“Two birds with one night!”
And so two-time Oscar winner Denzel Washington summed up the historic 2001 Academy Awards ceremony. That evening Washington received his Best Actor prize, 40 years after the legendary Sidney Poitier had become the first black actor to do so. That same night Poitier himself received an honorary Oscar, his second overall. The most memorable moment of the evening, however, was when Halle Berry became the first black woman ever to receive the Best Actress Oscar.
Every year as the annual Academy Awards ceremony approaches, the obligatory debate over the meaning of the Oscars also arises. For better or for worse, the Oscars tend to serve as an indication of the direction in which the Hollywood political current is flowing. Though the 2001 Oscar ceremony seemed to suggest that Hollywood was finally deconstructing its racial barriers 40 years after the Civil Rights era, there remained many skeptics, like Washington who saw the night less as a harbinger of change than as a pat on the back for phony progressivism.
This year Hollywood may finally prove the skeptics wrong.
In case you hadn't heard, 2004 has been retroactively branded the year of Jamie Foxx. With his phenomenal performances in both Collateral and Ray, Foxx has finally propelled himself onto Hollywood's A-list with the likes of Washington, Will Smith, and Samuel L. Jackson.
Foxx may not be the first actor to have successfully parlayed two outstanding performances into two Oscar nominations in a single year (Julianne Moore most recently), but he is the first black actor to do so. However, Foxx is not the lone black performer in the 2004 Oscar race—Morgan Freeman, Don Cheadle, and Sophie Okonedo also scored nominations—setting five as the new record for Oscar nominated black performances in a single year.
But what does this all mean? Surely this surge in recognition isn’t because black performances are suddenly better than they used to be. Before the performances can come to fruition, the roles themselves need to first exist. Has Hollywood finally discovered that there’s an audience for films driven by black characters?
“Racial reward can never be untainted by the racial historical past,” Literature professor Grant Farred offered. “It is at these historical moments when the creations of the critical masses put pressure on the white-dominated establishment that more opportunities are created.”
In a press release put out by the NAACP immediately following the Oscar nominations, Vicangelo Bulluck, exectutive producer of the NAACP Image Awards, noted the progress but cautioned that there was still room for improvement. “In celebrating the achievements of the nominated artists the NAACP maintains there is a struggle for more representation of people of color behind the scenes and below-the-line.

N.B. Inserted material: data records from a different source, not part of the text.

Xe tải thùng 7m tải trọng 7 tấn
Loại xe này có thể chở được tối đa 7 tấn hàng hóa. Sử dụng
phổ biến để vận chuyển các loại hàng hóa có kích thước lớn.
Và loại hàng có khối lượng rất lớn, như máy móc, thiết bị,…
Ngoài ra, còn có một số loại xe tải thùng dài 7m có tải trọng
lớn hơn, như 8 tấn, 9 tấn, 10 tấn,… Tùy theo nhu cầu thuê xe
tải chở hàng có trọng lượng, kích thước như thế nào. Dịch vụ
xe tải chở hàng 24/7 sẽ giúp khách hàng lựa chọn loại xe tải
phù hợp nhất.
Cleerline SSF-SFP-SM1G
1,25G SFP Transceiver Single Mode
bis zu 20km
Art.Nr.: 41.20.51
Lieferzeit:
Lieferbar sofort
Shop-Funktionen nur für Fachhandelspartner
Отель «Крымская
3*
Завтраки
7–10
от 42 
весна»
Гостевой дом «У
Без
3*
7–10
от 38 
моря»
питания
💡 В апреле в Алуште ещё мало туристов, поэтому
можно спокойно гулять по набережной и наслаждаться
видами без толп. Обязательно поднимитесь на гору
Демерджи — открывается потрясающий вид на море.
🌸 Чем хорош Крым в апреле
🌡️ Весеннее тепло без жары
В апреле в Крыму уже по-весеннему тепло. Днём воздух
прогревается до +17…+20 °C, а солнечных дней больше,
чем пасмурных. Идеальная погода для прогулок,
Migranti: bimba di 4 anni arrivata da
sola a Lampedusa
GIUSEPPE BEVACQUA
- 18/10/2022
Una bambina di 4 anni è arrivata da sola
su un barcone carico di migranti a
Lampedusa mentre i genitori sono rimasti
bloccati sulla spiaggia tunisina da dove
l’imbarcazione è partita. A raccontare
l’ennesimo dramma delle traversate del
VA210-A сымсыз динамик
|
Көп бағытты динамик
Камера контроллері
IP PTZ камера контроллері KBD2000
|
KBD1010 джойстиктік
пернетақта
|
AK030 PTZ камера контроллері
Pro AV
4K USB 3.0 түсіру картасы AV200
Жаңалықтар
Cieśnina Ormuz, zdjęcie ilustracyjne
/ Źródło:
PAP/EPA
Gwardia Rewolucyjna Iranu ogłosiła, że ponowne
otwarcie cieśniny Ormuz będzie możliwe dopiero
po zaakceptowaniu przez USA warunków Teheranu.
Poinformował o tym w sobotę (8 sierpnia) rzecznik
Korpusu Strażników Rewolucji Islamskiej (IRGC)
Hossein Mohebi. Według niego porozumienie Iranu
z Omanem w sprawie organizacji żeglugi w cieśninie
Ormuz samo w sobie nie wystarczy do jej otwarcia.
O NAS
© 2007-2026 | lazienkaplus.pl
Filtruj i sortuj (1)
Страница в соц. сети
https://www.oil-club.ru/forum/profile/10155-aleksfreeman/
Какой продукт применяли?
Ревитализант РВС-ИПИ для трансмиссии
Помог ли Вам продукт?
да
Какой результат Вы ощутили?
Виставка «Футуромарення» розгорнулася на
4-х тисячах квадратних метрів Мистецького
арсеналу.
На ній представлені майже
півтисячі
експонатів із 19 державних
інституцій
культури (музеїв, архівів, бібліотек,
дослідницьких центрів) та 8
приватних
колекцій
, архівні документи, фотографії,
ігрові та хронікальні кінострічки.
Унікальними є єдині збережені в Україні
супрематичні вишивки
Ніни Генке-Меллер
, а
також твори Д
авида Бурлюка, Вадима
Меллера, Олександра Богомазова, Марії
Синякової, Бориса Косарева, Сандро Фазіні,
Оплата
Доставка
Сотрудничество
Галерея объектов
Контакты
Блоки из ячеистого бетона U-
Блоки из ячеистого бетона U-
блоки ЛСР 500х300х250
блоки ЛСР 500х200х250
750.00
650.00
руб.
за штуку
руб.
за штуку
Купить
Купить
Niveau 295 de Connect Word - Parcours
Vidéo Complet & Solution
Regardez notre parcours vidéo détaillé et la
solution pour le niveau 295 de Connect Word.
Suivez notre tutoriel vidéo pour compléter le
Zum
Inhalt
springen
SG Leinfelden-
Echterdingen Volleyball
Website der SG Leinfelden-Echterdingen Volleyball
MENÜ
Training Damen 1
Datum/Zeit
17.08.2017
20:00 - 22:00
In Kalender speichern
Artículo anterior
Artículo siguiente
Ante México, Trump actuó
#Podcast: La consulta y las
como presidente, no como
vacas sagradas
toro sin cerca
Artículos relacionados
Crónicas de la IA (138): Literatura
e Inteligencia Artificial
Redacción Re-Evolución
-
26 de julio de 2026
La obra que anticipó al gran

We continue to be concerned about the lack of significant roles for women of color.”
Hustle & Flow, the much buzzed-about film at the Sundance Film Festival, features noted black director John Singleton in the role of producer. The independently financed film about a Memphis pimp trying to make it as a rapper started a bidding war that ended at 5 a.m. when Paramount Studios successfully closed a distribution deal for $9 million with the help of MTV. Hustle & Flow, however, did not garner rave reviews at Sundance, with some criticizing the film’s capitulation to African-American stereotypes and its derivative exploitation of the urban genre. What then is the true measure of success? Is it overcoming stereotypes? Or is it increasing the number and exposure of black films?
Perhaps the problem lies within the question itself.
“[These questions] will always reformulate, rearticulate themselves at different political junctures,” Farred concluded. “[The task is] not to continue the dominant narrative, but to ask the question in a different way.”